Things take shape in the dark, not the things you want to see and not the things you’d expect either, just things that shouldn’t be there. Even things that should be there, like tree branches and huts, seem closer so you pull back thinking they’re going to hit you. But it’s the things that don’t belong there at all that are the worst and it makes no difference whether your eyes are open or shut. You see those things anyway. I saw smoke billowing in the trees and close mouths in the angles of the huts. I saw bricks and debris in the chairs and tables beside them, and arms and legs in the twisted woodpiles at their doors.
I don’t know what Rosie saw but she gripped my hand until there was no blood in it and all the fingers were numb. Many times I wondered whether this was such a good idea after all. Perhaps we should have gone back to Mr Tait and Miss Weatherbeaten. But all I knew was I had to get to Clydebank the next day and this staying on our own seemed to be part of the plan. So up we went one step at a time, gasping and snivelling and sweating in the icy wind which was growing stronger the higher up the hill we climbed. At each hut we stopped and listened, and in each hut we heard voices, and in those we didn’t we felt the chimney or the end wall for the heat of a stove in case there was someone in there, but sleeping.

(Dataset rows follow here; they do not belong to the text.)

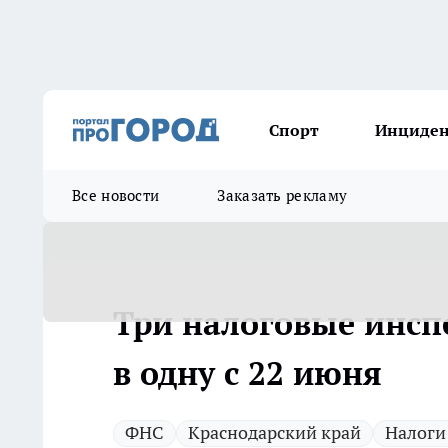
Спорт
Инциде
Все новости
Заказать рекламу
Три налоговые инсп
в одну с 22 июня
ФНС
Краснодарский край
Налоги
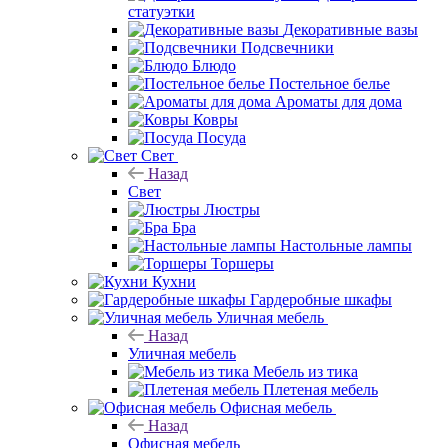
статуэтки
Декоративные вазы
Подсвечники
Блюдо
Постельное белье
Ароматы для дома
Ковры
Посуда
Свет
Назад
Свет
Люстры
Бра
Настольные лампы
Торшеры
Кухни
Гардеробные шкафы
Уличная мебель
Назад
Уличная мебель
Мебель из тика
Плетеная мебель
Офисная мебель
Назад
Офисная мебель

Finally we found one. It was hidden in the trees so we would have missed it altogether if there hadn’t been white edging round its windows. This hut was different from the one we had been in before, and different from Mrs Mags’s hut too. It had only one door, no overhang from the roof with a space for chairs that weren’t there, and it wasn’t very clean. There were cobwebs everywhere and for a second I thought we couldn’t go in because I was scared of spiders. But I had more important things to be scared of than spiders, so I went on in through the unlocked door pulling Rosie in behind me.
It was absolutely, completely and utterly pitch-black dark.